**What you will do:** Reproduce verbatim only the lines from the one containing "pinky dip: (333, 235)" through the last line below, both included.

**Available records:**
<<<<

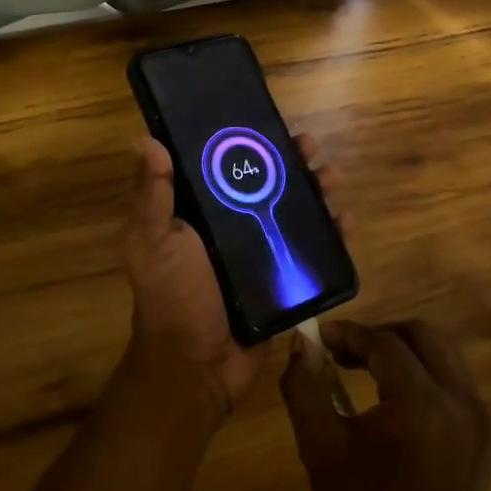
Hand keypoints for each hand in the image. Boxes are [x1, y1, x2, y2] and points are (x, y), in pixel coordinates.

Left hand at [122, 133, 343, 423]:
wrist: (197, 367)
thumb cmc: (172, 297)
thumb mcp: (152, 241)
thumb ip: (152, 195)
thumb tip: (144, 139)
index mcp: (198, 212)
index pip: (225, 165)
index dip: (248, 142)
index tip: (268, 123)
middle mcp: (231, 227)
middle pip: (268, 183)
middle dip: (292, 162)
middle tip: (312, 148)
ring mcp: (261, 254)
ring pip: (295, 212)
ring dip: (318, 191)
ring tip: (333, 178)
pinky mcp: (284, 280)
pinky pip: (313, 251)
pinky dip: (333, 235)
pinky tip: (346, 222)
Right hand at [281, 319, 490, 490]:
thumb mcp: (321, 453)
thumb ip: (305, 389)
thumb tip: (299, 346)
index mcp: (421, 404)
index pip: (383, 343)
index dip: (347, 334)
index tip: (317, 338)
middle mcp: (460, 400)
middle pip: (424, 335)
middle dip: (381, 334)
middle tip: (344, 351)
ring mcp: (478, 419)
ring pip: (443, 355)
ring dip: (403, 351)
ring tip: (363, 370)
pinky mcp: (483, 437)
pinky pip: (452, 382)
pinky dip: (422, 374)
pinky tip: (391, 400)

>>>>

**Output below:**
pinky dip: (333, 235)
pinky tip: (346, 222)
Right hand at [281, 319, 490, 490]:
thumb mcp: (321, 453)
thumb ip: (305, 389)
thumb tip: (299, 346)
index mcp: (421, 404)
index pip: (383, 343)
index dip: (347, 334)
index tip: (317, 338)
middle mcp: (460, 400)
middle pip: (424, 335)
middle dip: (381, 334)
middle tip: (344, 351)
ring mcp: (478, 419)
ring pip: (443, 355)
ring dip: (403, 351)
ring tip: (363, 370)
pinky mcp: (483, 437)
pinky pip: (452, 382)
pinky dip: (422, 374)
pinky tip: (391, 400)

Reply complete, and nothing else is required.